This could be interesting in more ways that one.

And he starts with the “I don’t feel embarrassed about perfect feedback scores” statement.

Sub title on the presentation is From Unit Testing to Behaviour Driven Design.

Common statements to challenge:

  • Unit tests are documentation
  • TDD is design

You must look at tests as documentation for anyone but you.

Scott’s going to show the evolution of unit tests (using nUnit) over the years.

Story represents functionality, not specification.  It’s for naming/identifying and then moving through planning.  Also known as placeholders for conversation.

Preferred customer discount example is a good one.

Here’s how I would have written it 5 years ago….and there’s generics in it?  I know….picky me.

Buddy next to me has the loudest laptop ever.  D’Arcy had the slowest last year and now I’ve seen the loudest.  What did I do to be punished with people who have shitty laptops?

The 5 years ago example shows that writing code all in one method has ramifications on the size and complexity of your tests.  You end up creating a lot of line noise (lines of code that have to be there, but don’t directly relate to the task at hand).

Tool that pulls out the test names from the testing assembly and creates a document.

Test naming is important, both for clarity and documentation.  Ripping the test names out should allow you to convey the purpose of the testing to a non technical human.  Naming tests based on their real purpose.  If you’re testing a 10% discount for preferred customers, naming should focus on the discount, not the customer or the preferred status.

BDD asserts that focusing on the behaviour will allow the domain language to be created naturally and in a sensible state.

Two types of people who should be tagged with creating a domain specific language are documenters and testers.
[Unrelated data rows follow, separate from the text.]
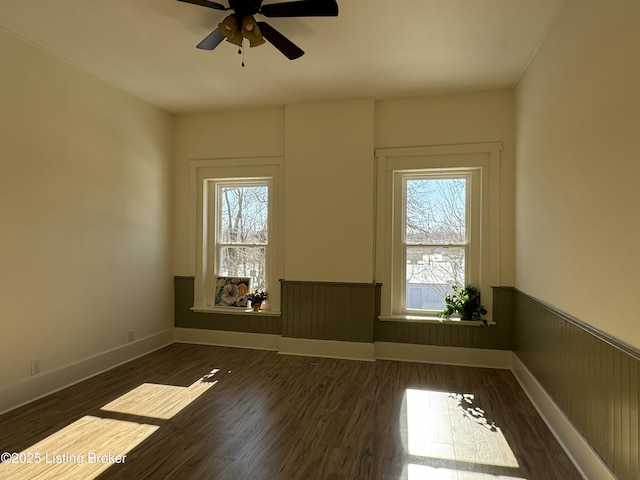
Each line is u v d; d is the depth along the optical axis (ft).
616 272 6.07
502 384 11.66
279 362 13.60
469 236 13.80
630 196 5.67
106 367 12.65
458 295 13.57
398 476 7.07
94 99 12.22
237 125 15.46
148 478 6.96
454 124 13.60
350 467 7.34
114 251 13.03
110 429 8.71
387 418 9.34
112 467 7.27
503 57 10.91
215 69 11.82
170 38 10.05
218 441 8.23
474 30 9.51
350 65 11.48
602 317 6.52
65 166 11.19
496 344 13.32
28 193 10.12
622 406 5.84
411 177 14.32
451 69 11.71
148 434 8.50
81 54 10.86
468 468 7.34
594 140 6.86
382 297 14.19
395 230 14.35
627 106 5.78
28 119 10.13
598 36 6.73
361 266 14.07
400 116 14.03
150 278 14.76
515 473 7.21
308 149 14.49
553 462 7.57
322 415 9.48
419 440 8.34
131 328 13.82
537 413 9.70
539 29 9.42
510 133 13.16
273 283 15.24
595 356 6.76
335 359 13.99
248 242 15.75
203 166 15.75
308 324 14.51
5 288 9.55
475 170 13.71
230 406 9.95
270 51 10.68
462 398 10.58
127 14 8.99
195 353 14.61
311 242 14.48
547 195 9.41
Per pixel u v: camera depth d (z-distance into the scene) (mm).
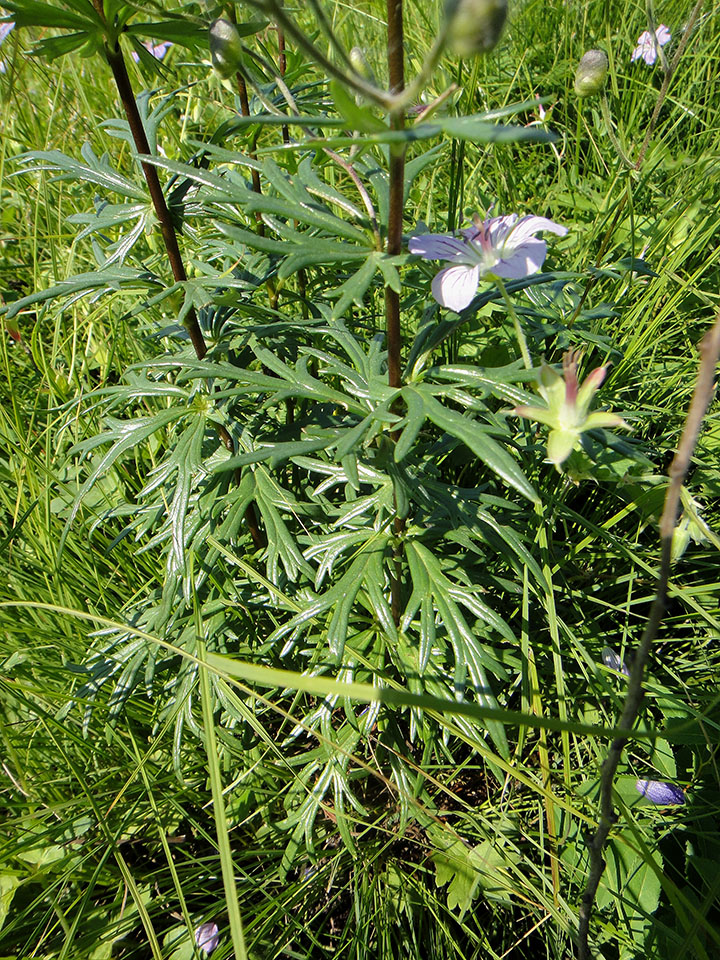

You can find inconsistencies and duplications or incorrect domain language by handing the testing names off to non-coders.  These can be software design issues (aka. spec issues).

I’m not seeing a lot of information on BDD yet.

The coding and refactoring in this presentation is painful.  Maybe I’m to used to JP.

Hot Agilista update!  They’re in this presentation, but they look like it was a rough night.  Maybe they saw Woodsy dance last night.  I know that made me feel worse than normal this morning.

Wow.  15 minutes to show parameter based injection of a data access object on a method.  People are starting to fade…..

The argument that decoupling code will provide better documentation thorough the tests.

Sometimes you will have tests with large amounts of setup, but you should be doing everything in your design power to avoid this situation.

Simple tests tend to force you to write simple and loosely coupled code.

Finally!  JP has taken over the keyboard and design of the code.

JP has finished and things look way different, but the coding pace is painful.

Scott shows NUnit.Spec that shows his extension method work.  The syntax is quite clear and helps to flush out the readability through natural language structuring in your code.